Even the most basic tasks such as shaving, cooking or cleaning can be a struggle if you are disabled or elderly, forcing you to rely on others just to get through life’s daily chores. But a robotic caterpillar developed by scientists at Staffordshire University allows people to perform the basic tasks of day-to-day living by themselves, with the privacy and dignity that the able-bodied take for granted.
‘Flexibot’ is the world’s first robotic arm that can propel itself like an inchworm from one socket to another across a room. It takes the form of an arm, jointed in the middle and at either end, which can clamp itself to socket on a wall or ceiling. By plugging one end into a socket and then reaching over and plugging into the next one, it can move around on its own accord. Taking instructions from each ‘intelligent’ socket, it performs different tasks using its three-fingered hand to grip and maneuvre objects.
Several multi-national companies are currently discussing how the robot could be mass-manufactured to transform the lives of people with disabilities across the world. Its benefits are simple: it is cheap, accurate, and flexible. It also works: Flexibot is based on the same principles as ‘Handy one’, currently the most successful rehabilitation robot in the world.
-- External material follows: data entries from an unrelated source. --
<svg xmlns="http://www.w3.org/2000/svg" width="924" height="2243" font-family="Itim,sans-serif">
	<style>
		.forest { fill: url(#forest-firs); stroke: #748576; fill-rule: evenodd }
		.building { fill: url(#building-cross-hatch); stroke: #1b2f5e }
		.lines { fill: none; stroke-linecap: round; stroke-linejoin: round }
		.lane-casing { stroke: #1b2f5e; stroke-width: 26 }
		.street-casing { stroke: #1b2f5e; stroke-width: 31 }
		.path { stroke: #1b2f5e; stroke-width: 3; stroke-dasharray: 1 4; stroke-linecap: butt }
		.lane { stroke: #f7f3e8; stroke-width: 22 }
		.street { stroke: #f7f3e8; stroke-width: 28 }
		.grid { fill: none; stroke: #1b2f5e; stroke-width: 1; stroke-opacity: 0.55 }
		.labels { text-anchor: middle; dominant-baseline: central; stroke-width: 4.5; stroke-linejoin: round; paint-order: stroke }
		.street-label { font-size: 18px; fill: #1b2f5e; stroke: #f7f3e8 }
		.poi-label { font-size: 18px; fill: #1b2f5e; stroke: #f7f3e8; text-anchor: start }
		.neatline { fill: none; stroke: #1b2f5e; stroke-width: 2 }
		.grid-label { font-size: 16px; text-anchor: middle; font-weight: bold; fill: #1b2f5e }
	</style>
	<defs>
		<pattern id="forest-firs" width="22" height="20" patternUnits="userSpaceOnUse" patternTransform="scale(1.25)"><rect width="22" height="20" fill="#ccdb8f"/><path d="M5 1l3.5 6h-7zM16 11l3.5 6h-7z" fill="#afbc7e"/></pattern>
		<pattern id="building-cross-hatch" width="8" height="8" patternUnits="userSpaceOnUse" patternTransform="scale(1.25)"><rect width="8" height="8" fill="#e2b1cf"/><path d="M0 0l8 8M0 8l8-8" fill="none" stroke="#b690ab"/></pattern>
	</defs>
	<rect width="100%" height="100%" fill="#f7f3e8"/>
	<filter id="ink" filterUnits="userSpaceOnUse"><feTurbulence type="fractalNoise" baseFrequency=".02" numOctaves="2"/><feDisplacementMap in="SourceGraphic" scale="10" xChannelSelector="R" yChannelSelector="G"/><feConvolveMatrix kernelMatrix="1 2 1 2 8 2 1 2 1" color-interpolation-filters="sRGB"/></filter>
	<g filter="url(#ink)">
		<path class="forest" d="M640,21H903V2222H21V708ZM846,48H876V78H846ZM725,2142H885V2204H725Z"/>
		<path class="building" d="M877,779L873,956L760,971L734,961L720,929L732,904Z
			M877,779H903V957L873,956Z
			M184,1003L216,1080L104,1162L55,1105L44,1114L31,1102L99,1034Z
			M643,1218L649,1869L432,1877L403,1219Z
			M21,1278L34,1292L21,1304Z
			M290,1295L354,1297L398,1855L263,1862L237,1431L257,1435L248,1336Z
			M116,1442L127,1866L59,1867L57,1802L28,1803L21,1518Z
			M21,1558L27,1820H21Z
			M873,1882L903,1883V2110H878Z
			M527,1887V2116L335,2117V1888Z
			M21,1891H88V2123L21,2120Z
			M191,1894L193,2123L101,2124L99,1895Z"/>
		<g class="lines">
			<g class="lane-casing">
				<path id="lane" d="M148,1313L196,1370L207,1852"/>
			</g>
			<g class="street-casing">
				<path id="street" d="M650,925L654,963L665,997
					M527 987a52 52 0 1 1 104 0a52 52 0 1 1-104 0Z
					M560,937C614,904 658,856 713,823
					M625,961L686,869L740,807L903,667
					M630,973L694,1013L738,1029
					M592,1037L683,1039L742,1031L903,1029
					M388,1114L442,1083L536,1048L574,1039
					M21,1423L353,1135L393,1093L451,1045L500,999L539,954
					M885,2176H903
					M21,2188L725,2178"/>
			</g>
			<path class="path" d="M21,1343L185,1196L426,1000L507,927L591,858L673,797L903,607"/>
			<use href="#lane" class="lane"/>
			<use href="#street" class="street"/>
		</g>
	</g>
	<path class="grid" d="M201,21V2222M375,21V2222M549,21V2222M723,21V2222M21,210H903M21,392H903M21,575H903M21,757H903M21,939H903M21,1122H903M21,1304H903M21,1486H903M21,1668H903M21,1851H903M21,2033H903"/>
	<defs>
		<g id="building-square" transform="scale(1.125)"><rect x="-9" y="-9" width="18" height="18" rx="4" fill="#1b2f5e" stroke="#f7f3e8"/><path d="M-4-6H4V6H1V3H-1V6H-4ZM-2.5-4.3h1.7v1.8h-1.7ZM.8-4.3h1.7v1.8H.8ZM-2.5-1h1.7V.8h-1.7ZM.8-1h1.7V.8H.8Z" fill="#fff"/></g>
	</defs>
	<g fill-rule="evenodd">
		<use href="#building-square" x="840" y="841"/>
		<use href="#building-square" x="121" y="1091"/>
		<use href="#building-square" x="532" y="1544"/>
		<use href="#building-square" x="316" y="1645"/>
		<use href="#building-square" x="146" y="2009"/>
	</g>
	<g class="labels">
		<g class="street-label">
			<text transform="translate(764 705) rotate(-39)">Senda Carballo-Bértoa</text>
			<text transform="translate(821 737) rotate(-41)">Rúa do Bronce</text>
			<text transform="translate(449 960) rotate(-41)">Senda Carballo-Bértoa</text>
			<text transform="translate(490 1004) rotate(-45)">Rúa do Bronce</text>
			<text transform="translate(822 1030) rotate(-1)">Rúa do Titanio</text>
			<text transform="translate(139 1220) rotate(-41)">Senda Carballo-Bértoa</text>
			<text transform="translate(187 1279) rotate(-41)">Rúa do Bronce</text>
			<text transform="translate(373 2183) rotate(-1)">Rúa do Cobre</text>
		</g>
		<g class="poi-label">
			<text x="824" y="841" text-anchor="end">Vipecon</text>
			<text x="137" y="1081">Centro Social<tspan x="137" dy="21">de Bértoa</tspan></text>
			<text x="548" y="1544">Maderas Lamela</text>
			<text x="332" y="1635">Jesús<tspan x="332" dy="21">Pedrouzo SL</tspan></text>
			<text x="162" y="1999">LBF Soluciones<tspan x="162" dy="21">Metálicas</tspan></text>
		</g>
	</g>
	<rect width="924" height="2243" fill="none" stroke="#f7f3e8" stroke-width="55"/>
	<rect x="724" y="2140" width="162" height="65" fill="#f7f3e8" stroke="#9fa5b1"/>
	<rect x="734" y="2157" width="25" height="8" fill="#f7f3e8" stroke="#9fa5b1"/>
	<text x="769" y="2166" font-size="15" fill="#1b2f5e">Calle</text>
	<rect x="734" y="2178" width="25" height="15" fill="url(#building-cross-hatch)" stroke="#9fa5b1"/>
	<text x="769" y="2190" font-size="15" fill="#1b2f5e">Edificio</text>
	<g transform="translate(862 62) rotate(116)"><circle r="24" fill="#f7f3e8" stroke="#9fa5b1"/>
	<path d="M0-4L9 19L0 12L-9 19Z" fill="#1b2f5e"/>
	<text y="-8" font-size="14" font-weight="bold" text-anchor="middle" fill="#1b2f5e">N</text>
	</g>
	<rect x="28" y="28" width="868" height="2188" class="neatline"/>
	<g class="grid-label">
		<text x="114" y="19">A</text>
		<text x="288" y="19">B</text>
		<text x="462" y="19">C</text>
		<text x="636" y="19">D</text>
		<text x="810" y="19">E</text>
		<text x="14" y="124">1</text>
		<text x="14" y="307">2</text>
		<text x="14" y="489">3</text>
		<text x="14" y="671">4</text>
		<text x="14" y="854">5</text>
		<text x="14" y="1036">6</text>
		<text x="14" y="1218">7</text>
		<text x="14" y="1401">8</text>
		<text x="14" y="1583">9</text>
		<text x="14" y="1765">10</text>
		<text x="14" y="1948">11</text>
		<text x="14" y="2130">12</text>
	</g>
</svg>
Sheffield Hallam University meanwhile have developed artificial arms that work and move like real limbs. The results of the ‘Analogous Artificial Arm’ project are already being used by the National Aeronautics and Space Administration (NASA) to help develop a robot skeleton with plastic muscles for future space missions.
Other future applications include elbow implants, and machines controlled by computers that can be used to mimic surgical operations.
Researchers at Leeds Metropolitan University are using computers to help people with autism and Asperger’s Syndrome learn how to deal with potentially problematic social situations. The simulations ask computer users for example to choose where they should join a queue and illustrate the consequences of their choices. The software is being designed to make it easy for parents, teachers or carers to write new simulations aimed at their young people with autism.